After Craft successfully installs updates, it will run any new migrations.

# Updating from the Terminal

# Craft CLI

The update console command can be used to update Craft and plugins.

To see available updates, go to your Craft project in your terminal and run this command:

php craft update

An example interaction with the  command.

To update everything all at once, run this command:

php craft update all

To apply a specific update, replace all with craft (to update Craft itself) or a plugin’s handle:

php craft update commerce

An example interaction with the  command.

You can pass multiple handles in at once:

php craft update commerce element-api

Craft will install the latest available version(s), unless you append :<version> to the handle:

php craft update element-api:2.7.0

After an update is performed from the CLI, Craft will apply any relevant migrations.

# Composer

craft update is mostly a wrapper around Composer—but you can use Composer directly for more control over the update process.

The main behavioral difference is that craft update will always set specific Craft and plugin versions (like 4.3.6 or 1.2.3), whereas Composer allows you to use version constraints (opens new window) (like ^4.3.0 or ^1.0.0) to define dependencies.

When using version constraints, composer.lock will still make sure you get a stable set of packages from composer install.
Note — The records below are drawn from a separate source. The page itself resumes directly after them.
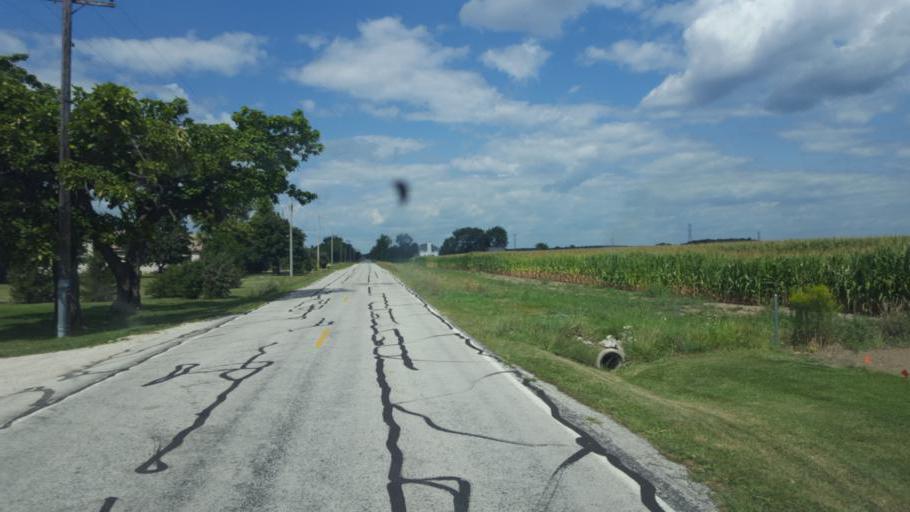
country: US
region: Ohio
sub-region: Lucas County
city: Curtice
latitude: 41.5946
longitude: -83.2804
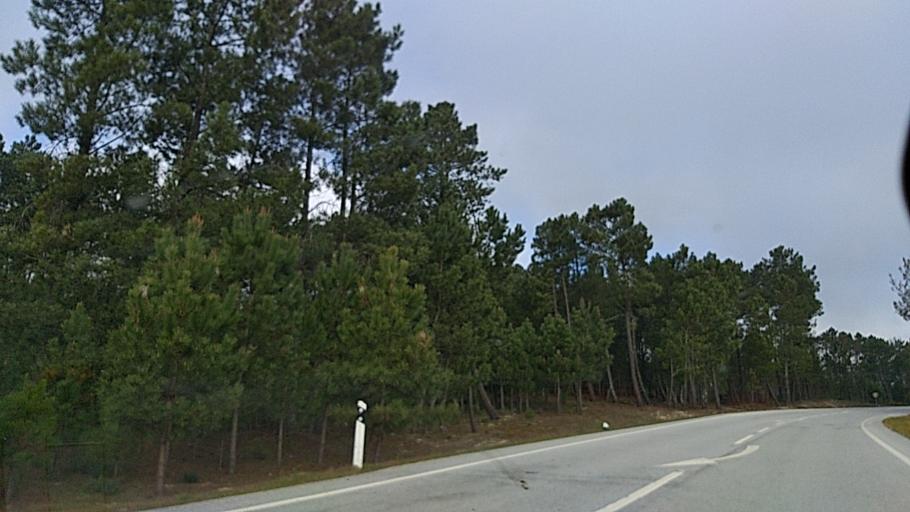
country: PT
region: Guarda
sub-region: Aguiar da Beira
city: Aguiar da Beira
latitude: 40.7495
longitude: -7.5046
To update all your packages to the most recent versions allowed by their constraints, run composer update. Update a single package by specifying it in the command: composer update craftcms/craft.
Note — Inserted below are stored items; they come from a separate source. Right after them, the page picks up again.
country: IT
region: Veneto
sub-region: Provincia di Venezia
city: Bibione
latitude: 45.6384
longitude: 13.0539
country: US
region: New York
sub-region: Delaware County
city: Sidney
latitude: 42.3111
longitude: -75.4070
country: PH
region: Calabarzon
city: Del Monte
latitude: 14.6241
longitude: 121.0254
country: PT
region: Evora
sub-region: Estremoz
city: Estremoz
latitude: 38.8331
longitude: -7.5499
If you have used the Craft CLI in the past, composer update may do nothing!

Open composer.json, and look at the packages under the require key—if you see exact version numbers, Composer will never update those packages.

Keep in mind that manually altering constraints can lead to an irreconcilable set of packages—Composer will let you know about this before updating the lockfile. Generally speaking, the “major-version” constraints set automatically when using composer require should continue to work, while protecting your project from breaking changes in dependencies.

# Workflow

Every time you deploy your project, you should run composer install and craft up to bring that environment’s database into agreement with your packages and their expected schema version.
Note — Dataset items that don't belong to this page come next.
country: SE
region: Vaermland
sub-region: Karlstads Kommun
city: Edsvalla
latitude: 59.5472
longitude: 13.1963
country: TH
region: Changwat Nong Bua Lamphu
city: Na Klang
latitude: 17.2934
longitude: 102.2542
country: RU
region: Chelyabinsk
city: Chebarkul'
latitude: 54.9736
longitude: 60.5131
The same applies when working with teammates! Any time you pull new code into a project, running composer install will guarantee you are working with the same set of packages as your collaborators. If you’re one for automation, you can even have Craft apply migrations and project config at the same time by adding a special hook to the scripts key in composer.json:









 



{
    "require": {
        "craftcms/cms": "^4.0.0",
        "vlucas/phpdotenv": "^5.4.0"
        // ...
    },
    // ...
    "scripts": {
        "post-install-cmd": "@php craft install/check && php craft up --interactive=0 || exit 0"
    }
}

This tells Composer that after it has successfully installed packages from a lockfile (typically the result of running composer install), it should check if Craft is installed (@php craft install/check) and if so, run craft up non-interactively to apply migrations and project config. || exit 0 ensures that the command exits nominally, so as not to disrupt other processes that expect composer install to succeed.

# Licensing

When you buy a Craft Pro or plugin license, you are entitled to use that version in perpetuity—or any version that you update to, during the year of included updates. To get the most out of your Craft licenses, run updates frequently!

# Upgrade Guides

Sometimes, there are significant changes to be aware of—even in minor versions. In these (rare) cases, we publish a guide in the Knowledge Base (opens new window), and list it here.

The most common changes that fits this criteria are deprecated features. Notices will be accompanied by instructions for updating your code to work with the new APIs. Any features that are subsequently removed in a major release will also be noted in the new version’s upgrade guide.

Deprecation warnings will affect plugin developers more frequently than regular users—but it’s still a good idea to keep your eye on the Deprecation Warnings utility.